How to get a href attribute value in xml content (atom feed)?

Question

I'm saving the content (atom feed / xml content) from a get request as content = response.text and the content looks like this:

<feed xmlns="http://www.w3.org/2005/Atom">
    <title type="text">title-a</title>
    <subtitle type="text">content: application/abc</subtitle>
    <updated>2021-08-05T16:29:20.202Z</updated>
    <id>tag:tag-a,2021-08:27445852</id>
    <generator uri="uri-a" version="v-5.1.0.3846329218047">abc</generator>
    <author>
        <name>name-a</name>
        <email>email-a</email>
    </author>
    <link href="url-a" rel="self"/>
    <link href="url-b" rel="next"/>
    <link href="url-c" rel="previous"/>
</feed>

How can I get the value "url-b" of the href attribute with rel="next" ?

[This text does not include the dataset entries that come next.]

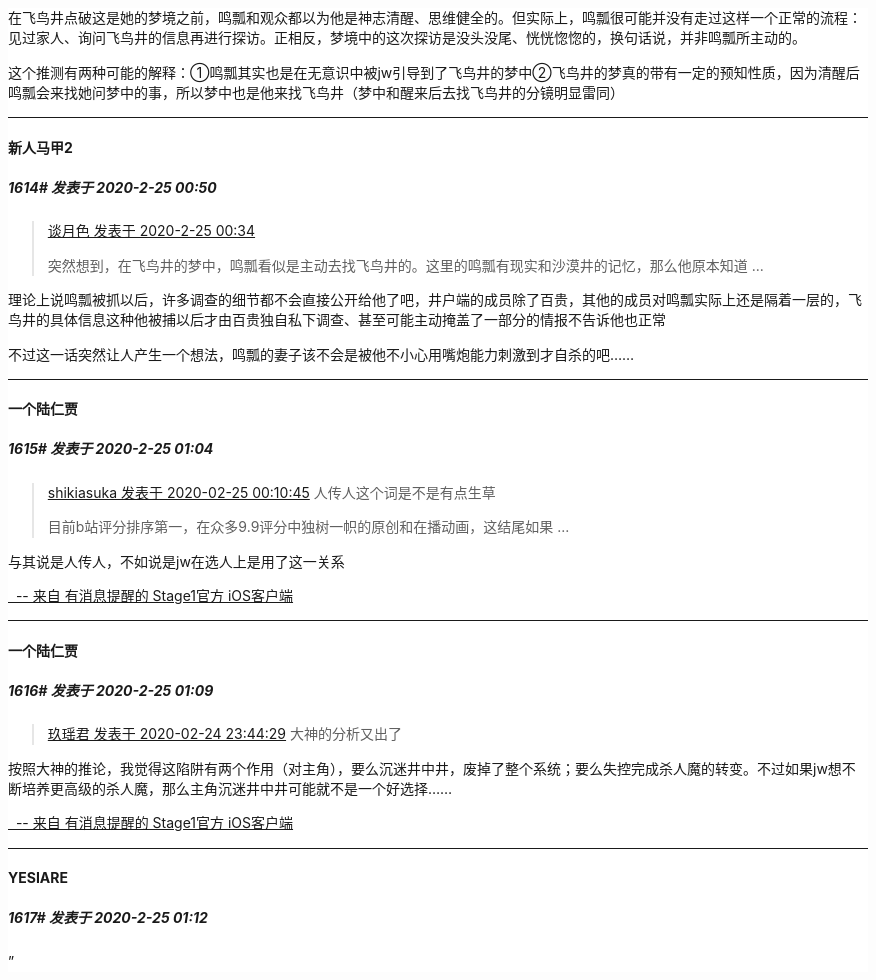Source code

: 在飞鸟井点破这是她的梦境之前，鸣瓢和观众都以为他是神志清醒、思维健全的。但实际上，鸣瓢很可能并没有走过这样一个正常的流程：见过家人、询问飞鸟井的信息再进行探访。正相反，梦境中的这次探访是没头没尾、恍恍惚惚的，换句话说，并非鸣瓢所主动的。

这个推测有两种可能的解释：①鸣瓢其实也是在无意识中被jw引导到了飞鸟井的梦中②飞鸟井的梦真的带有一定的预知性质，因为清醒后鸣瓢会来找她问梦中的事，所以梦中也是他来找飞鸟井（梦中和醒来后去找飞鸟井的分镜明显雷同）


-----

####  新人马甲2  
##### 1614#       发表于 2020-2-25 00:50


<blockquote><a href="httphttps://bbs.saraba1st.com/2b/forum.php?mod=redirect&amp;goto=findpost&amp;pid=46515626&amp;ptid=1844226" target="_blank">谈月色 发表于 2020-2-25 00:34</a>

突然想到，在飞鸟井的梦中，鸣瓢看似是主动去找飞鸟井的。这里的鸣瓢有现实和沙漠井的记忆，那么他原本知道 ...</blockquote>
理论上说鸣瓢被抓以后，许多调查的细节都不会直接公开给他了吧，井户端的成员除了百贵，其他的成员对鸣瓢实际上还是隔着一层的，飞鸟井的具体信息这种他被捕以后才由百贵独自私下调查、甚至可能主动掩盖了一部分的情报不告诉他也正常


不过这一话突然让人产生一个想法，鸣瓢的妻子该不会是被他不小心用嘴炮能力刺激到才自杀的吧……


-----

####  一个陆仁贾  
##### 1615#       发表于 2020-2-25 01:04


<blockquote><a href="httphttps://bbs.saraba1st.com/2b/forum.php?mod=redirect&amp;goto=findpost&amp;pid=46515392&amp;ptid=1844226" target="_blank">shikiasuka 发表于 2020-02-25 00:10:45</a>
人传人这个词是不是有点生草


目前b站评分排序第一，在众多9.9评分中独树一帜的原创和在播动画，这结尾如果 ...</blockquote>与其说是人传人，不如说是jw在选人上是用了这一关系

[  -- 来自 有消息提醒的 Stage1官方 iOS客户端](https://itunes.apple.com/fi/app/saraba1st/id1221237470?mt=8)


-----

####  一个陆仁贾  
##### 1616#       发表于 2020-2-25 01:09


<blockquote><a href="httphttps://bbs.saraba1st.com/2b/forum.php?mod=redirect&amp;goto=findpost&amp;pid=46515153&amp;ptid=1844226" target="_blank">玖瑶君 发表于 2020-02-24 23:44:29</a>
大神的分析又出了</blockquote>按照大神的推论，我觉得这陷阱有两个作用（对主角），要么沉迷井中井，废掉了整个系统；要么失控完成杀人魔的转变。不过如果jw想不断培养更高级的杀人魔，那么主角沉迷井中井可能就不是一个好选择……

[  -- 来自 有消息提醒的 Stage1官方 iOS客户端](https://itunes.apple.com/fi/app/saraba1st/id1221237470?mt=8)


-----

####  YESIARE  
##### 1617#       发表于 2020-2-25 01:12

”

I tried it with the ElementTree module, for example:

from xml.etree import ElementTree

response = requests.get("myurl", headers={"Authorization": f"Bearer {my_access_token}"})
content = response.text

tree = ElementTree.fromstring(content)

tree.find('.//link[@rel="next"]')
// or
tree.find('./link').attrib['href']

but that didn't work.

I appreciate any help and thank you in advance.

If there is an easier, simpler solution (maybe feedparser) I welcome that too.

Answer 1

How can I get the value "url-b" of the href attribute with rel="next" ?

see below

from xml.etree import ElementTree as ET

xml = '''<feed xmlns="http://www.w3.org/2005/Atom">
    <title type="text">title-a</title>
    <subtitle type="text">content: application/abc</subtitle>
    <updated>2021-08-05T16:29:20.202Z</updated>
    <id>tag:tag-a,2021-08:27445852</id>
    <generator uri="uri-a" version="v-5.1.0.3846329218047">abc</generator>
    <author>
        <name>name-a</name>
        <email>email-a</email>
    </author>
    <link href="url-a" rel="self"/>
    <link href="url-b" rel="next"/>
    <link href="url-c" rel="previous"/>
</feed>'''

root = ET.fromstring(xml)
links = root.findall('.//{http://www.w3.org/2005/Atom}link[@rel="next"]')
for link in links:
    print(f'{link.attrib["href"]}')

output

url-b

Answer 2

You can use this XPath-1.0 expression:

./*[local-name()="feed"]/*[local-name()="link" and @rel="next"]/@href

This should result in "url-b".